EXTRACTED TEXT ::
■ ■ ■

Therapy dogs mark 10 years in Powell River

Local unit readies to certify more dogs and owners

Powell River Therapy Dogs group has been providing comfort and entertainment to patients, long-term care residents and individuals in this community for 10 years.

The first therapy dog unit in Canada started in Peterborough, Ontario, in 1992.

Gale Alsgard started the local unit in 2011 after seeing the benefits from when she lived for a time in Vancouver. She was assisted in her efforts by Marie Rumley, who at the time was employed at St. John Ambulance. They worked through all the paperwork required to get the group organized.

The 100-per-cent volunteer program has certified handlers and dogs visiting adults and children who can benefit from the unconditional love of dogs. Currently there are 29 certified therapy dogs with 14 certified to be with children.

Current facilitator Deb Maitland took over from Audrey McLeish five years ago.

Maitland and her husband retired to Powell River eight years ago with their two older bichon frise dogs. She became acquainted with therapy dogs when her husband underwent successful treatment at BC Cancer clinic in Vancouver.

Maitland wanted one, but recognized their dogs “definitely would not make good therapy dogs.”

Subsequently, they adopted a goldendoodle named Jerry who was being given away.

“I looked at his face and fell in love; he hopped in our truck and never looked back,” says Maitland. “He’s a perfect fit. Like all good therapy dogs, he is so intuitive and gravitates towards people who need his attention most. My dream came true with him.”

Therapy dogs are considered lifesavers because interaction with them can lower blood pressure, improve cardiovascular health, diminish overall physical pain, decrease anxiety and reduce boredom and loneliness, to mention a few benefits.

Locally the handlers and their dogs pre-COVID visited extended care facilities, Powell River General Hospital, group homes, stroke recovery centre, schools, Powell River Public Library (PRPL) and community events. 

Therapy dogs and handlers are kicking off their “Read to Dogs” program at PRPL on Tuesday, February 23. Held virtually via Zoom, they are scheduled on the last Tuesday of every month from 3:30 to 4:30 pm.

■ ■ ■

STUDY MATERIAL ::
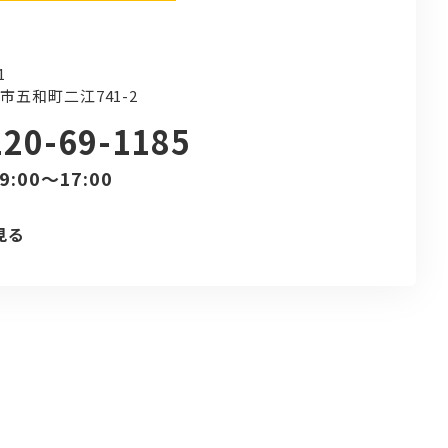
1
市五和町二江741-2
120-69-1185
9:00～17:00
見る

■ ■ ■

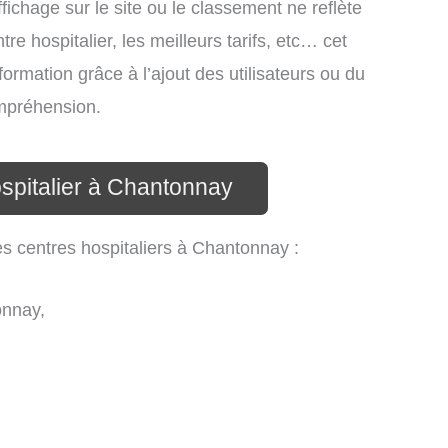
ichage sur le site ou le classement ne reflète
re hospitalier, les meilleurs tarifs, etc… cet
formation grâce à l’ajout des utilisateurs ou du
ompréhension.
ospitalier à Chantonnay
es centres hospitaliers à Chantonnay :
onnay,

■ ■ ■

PROBLEMS TO SOLVE ::
• 1. Answer these about the Powell River therapy dogs article:
(a) Where and in what year did Canada's first therapy dog unit start?
(b) How many certified therapy dogs are there currently?
(c) What is the name and breed of the dog Maitland and her husband adopted?
• 2. Carry on the Powell River therapy dogs article, starting after its final sentence.
The items come from a different source than the text.

ANSWERS GIVEN ::
• 1.
(a) Peterborough, Ontario, in 1992.
(b) 29, with 14 certified to be with children.
(c) Jerry, a goldendoodle.

• 2.
“This is a fun way for kids to practise their reading,” says Maitland. “Parents can register their children by contacting PRPL.”

Goals for the group include continuing to recruit additional volunteers/therapy dogs, expanding the program and coordinating creative and fun events such as talent shows, window parades and a promotional video.

New recruitment drives are underway and there are 26 people and their dogs waiting for the next orientation.

“It involves a two-step evaluation, the first of which has the owner come to find out what the requirements are, such vet certification and criminal record checks,” explains Maitland. “Then a week later, they come with their dogs and we work through 12 different scenarios over an hour. “

Maitland is looking forward to getting an orientation on the calendar once that can be done under COVID protocols. Both dogs and handlers are missing their volunteer work as well as the large social gatherings that used to take place during the summer and at Christmastime.

They also would like to hold fundraising events again.

“We have very little funding so we are so very thankful for our support from the Rotary clubs,” says Maitland. “They have helped us with our Dogs 4 Dogs fundraisers; they’ve purchased uniform vests for us from Taws; they’re supporting the purchase of our parade banner. They’re just always there when we need them. We can’t thank them enough for what they do.”

The group is also appreciative of Henderson Elementary School’s offer to use its facilities.